Samsung has published an alternative that uses the tendency of language to cluster words in common phrases. This provides opportunities to do more in parallel rather than waiting for successive tokens to appear.
The efficiency drive is going in the other direction as well. Cloud operators are taking onboard an optimisation technique that edge-AI accelerators now perform routinely: quantisation. This involves converting models to use integer calculations or low-precision floating-point arithmetic, all the way down to 4bit (FP4), rather than the far more hardware-intensive 16 or 32bit floating-point arithmetic that the training process normally generates. Those simpler operators can be easily run in parallel on comparatively low-cost accelerators.
Training issues
Though work continues on trying to perform training using integer arithmetic, this remains largely experimental. The issue with training is that it involves tweaking coefficients down a sloping curve that is best represented with the flexibility of higher-resolution floating-point arithmetic. Low-bit integer operations introduce large steps that disrupt the gradient descent. Salvator says floating point “allows the model to converge. If it doesn’t converge, whatever speedup you’ve got is academic.”

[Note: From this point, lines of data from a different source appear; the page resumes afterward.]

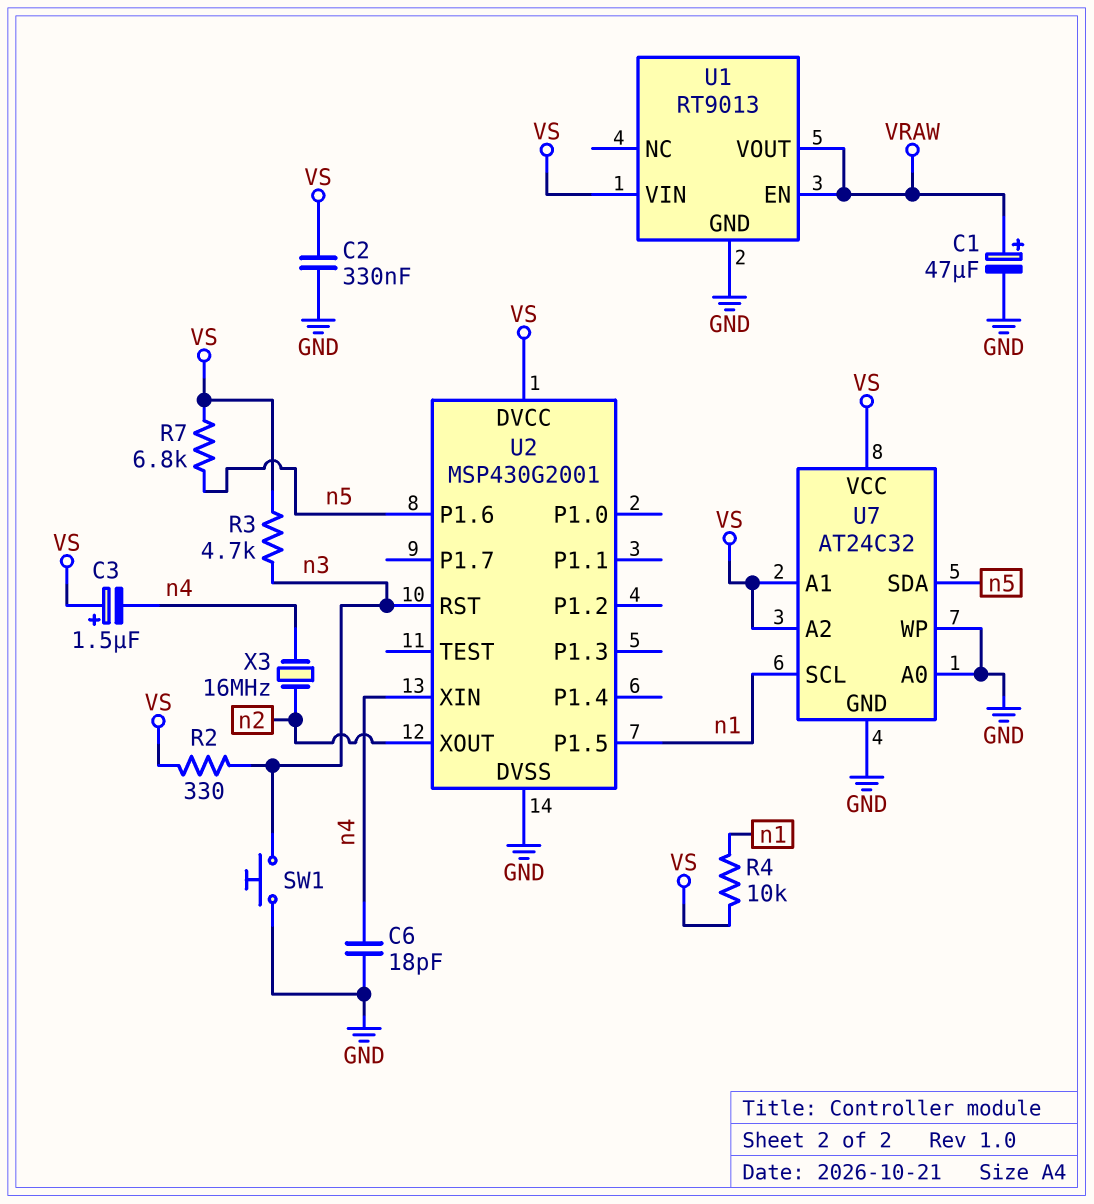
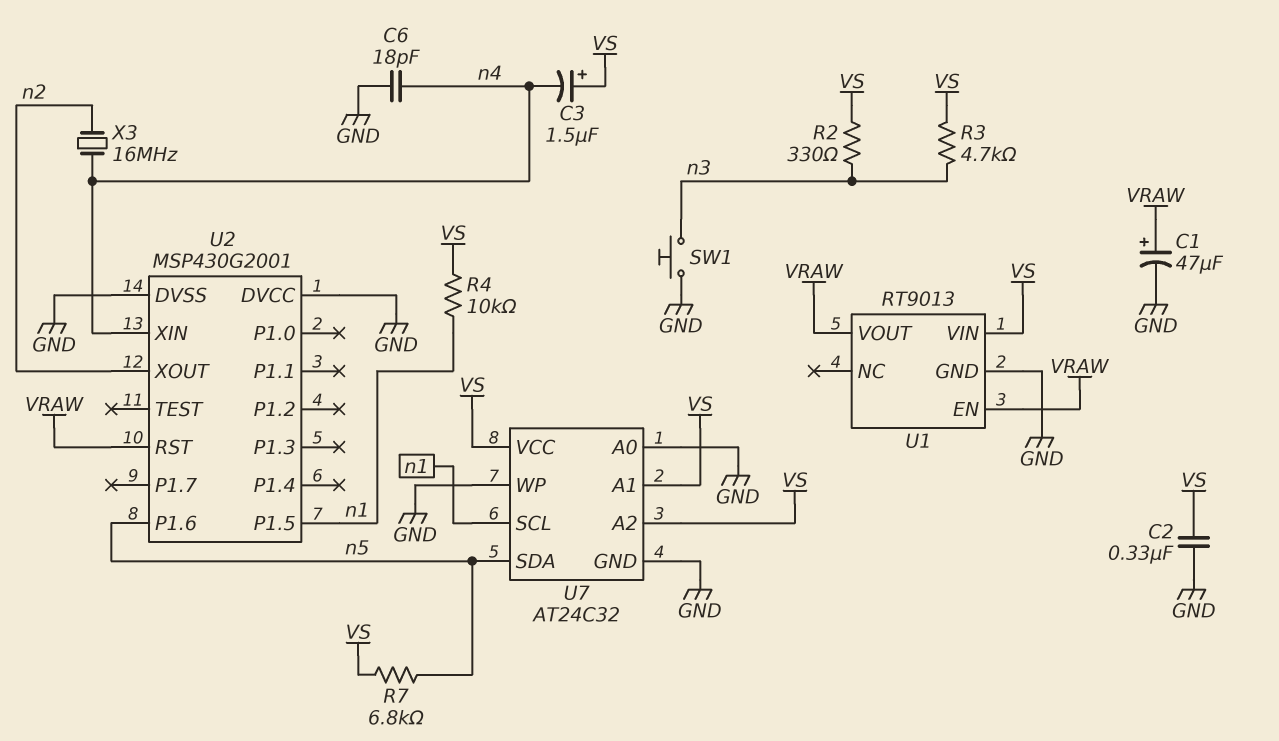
U2 pin DVCC: VS -> GND
U2 pin RST: n3 -> VRAW

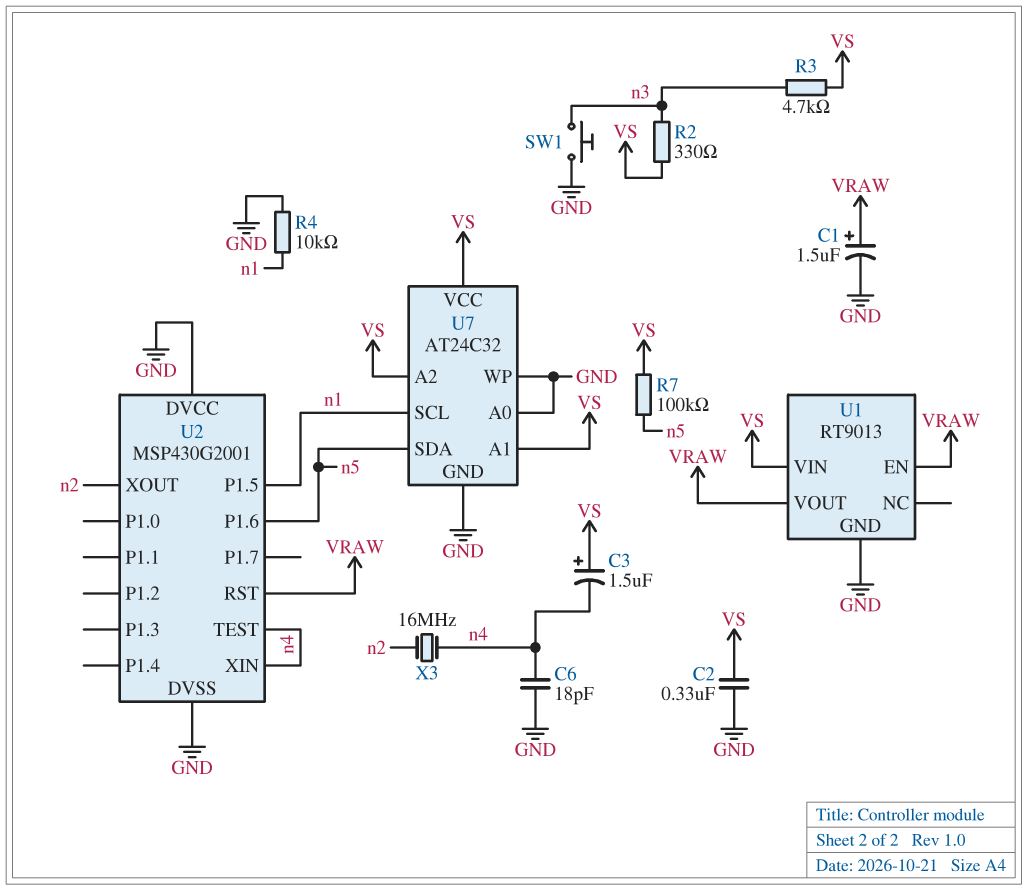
C1: 47uF (plus VRAW, minus GND) -> 1.5uF (plus VRAW, minus GND)
R4: 10k (VS, n1) -> 10k (GND, n1)
R7: 6.8k (VS, n5) -> 100k (VS, n5)
U2 pin TEST: none -> n4

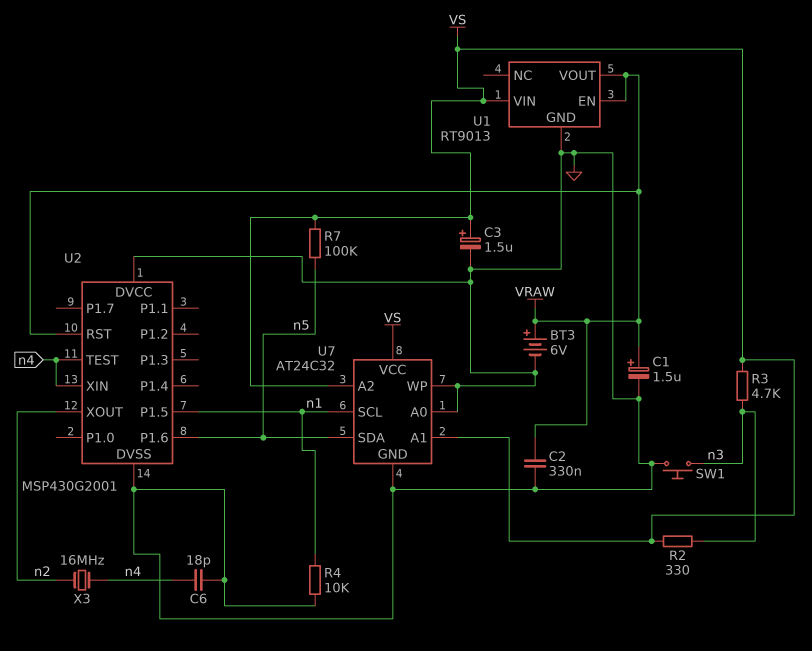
BT3: none -> 6V (plus VRAW, minus GND)
C2: 330nF (GND, VS) -> 330nF (GND, VRAW)
C3: 1.5uF (plus VS, minus n4) -> 1.5uF (plus VS, minus GND)

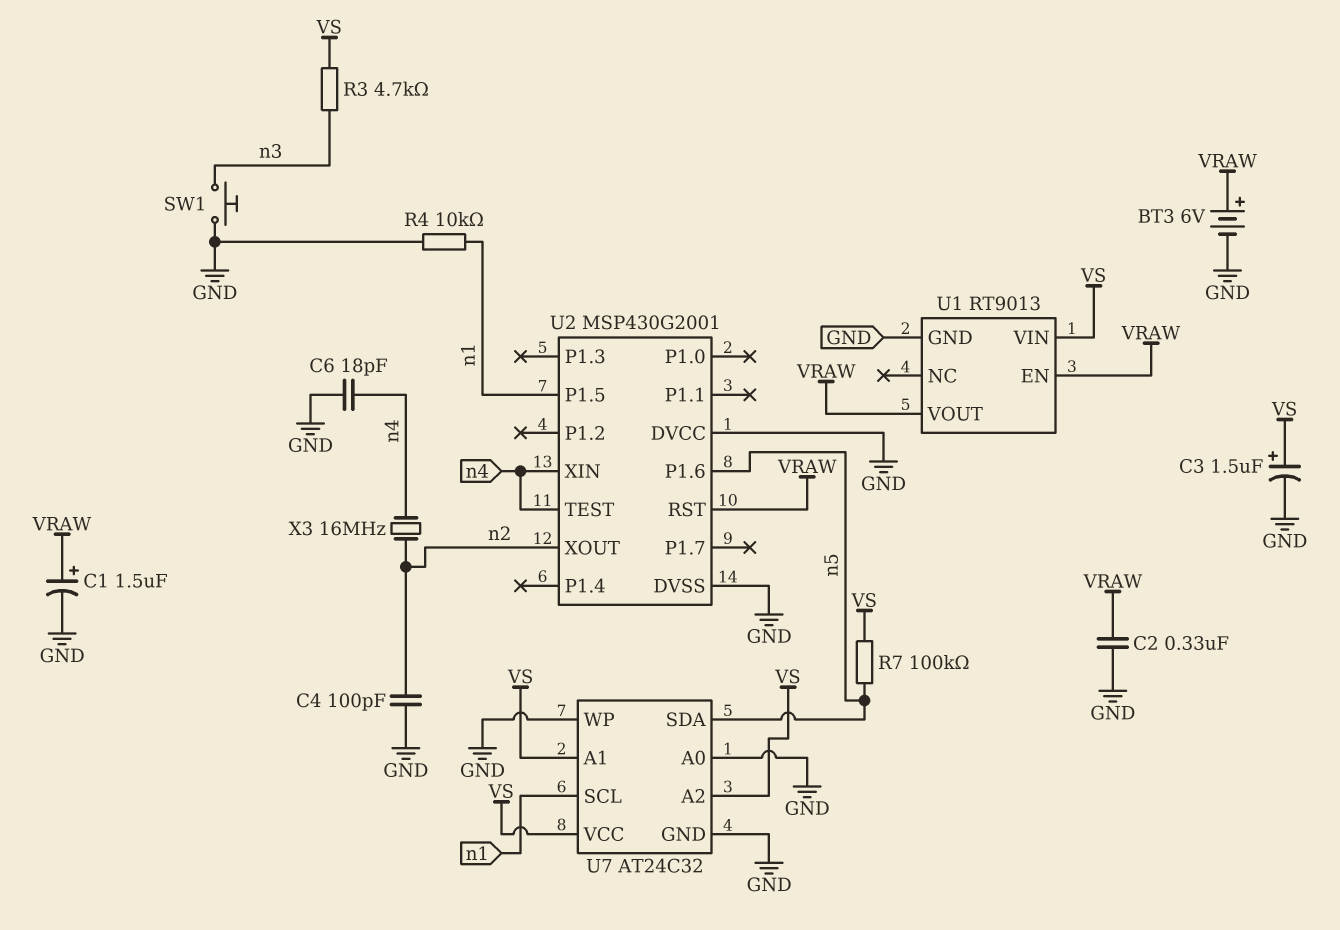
C4: none -> 100pF (GND, n2)
R2: 330 (VS, n3) -> none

Nvidia now offers support for FP4 operations on its latest GPUs, such as the Blackwell series. But Salvator notes that using these representations for generative AI takes a lot of software tuning compared to something like the convolutional networks used in many embedded systems that perform video and audio processing.
“This [algorithm development] is the hard work you need to do to make FP4 viable. It's one thing to claim you have FP4 support in your chip. It is another thing entirely to actually make it work in real AI applications,” Salvator argues.
“We have traditional techniques like quantisation, but we have to go beyond that with LLMs,” says Venieris, in order to make them run on constrained hardware. That could come with approximate computing, in which the hardware aborts arithmetic operations once the results are close enough. That should save power. But such work is at an early stage. “It is hard to assess the impact of approximation on accuracy of LLMs: that presents a big obstacle.”
Some researchers are looking at whether the Transformer structures used today are vital. If not, more efficient replacements could find their way into the models. Another important trend is retrieval-augmented generation (RAG), which underpins image generators like Stable Diffusion. This parcels more of the data into a knowledge base from a smaller neural network pulls useful fragments when it needs them.
These choices will have ramifications for accelerators, whether they sit in servers or edge and embedded devices. Wilkinson says RAG needs subtly different support, such as the ability to compare vectors easily is important, to the matrix operations needed for LLM inferencing. Balancing those needs could be tricky.
“We have a big space where we can have either a very flexible processor, accelerator that can handle any type of tensor operations and so on, but with limited performance compared to some more custom hardware. That can go all the way to having a heterogeneous system with accelerators tailored for transformers, tailored for convolutions and other specific operations. Deciding between those is a big question,” Venieris concludes.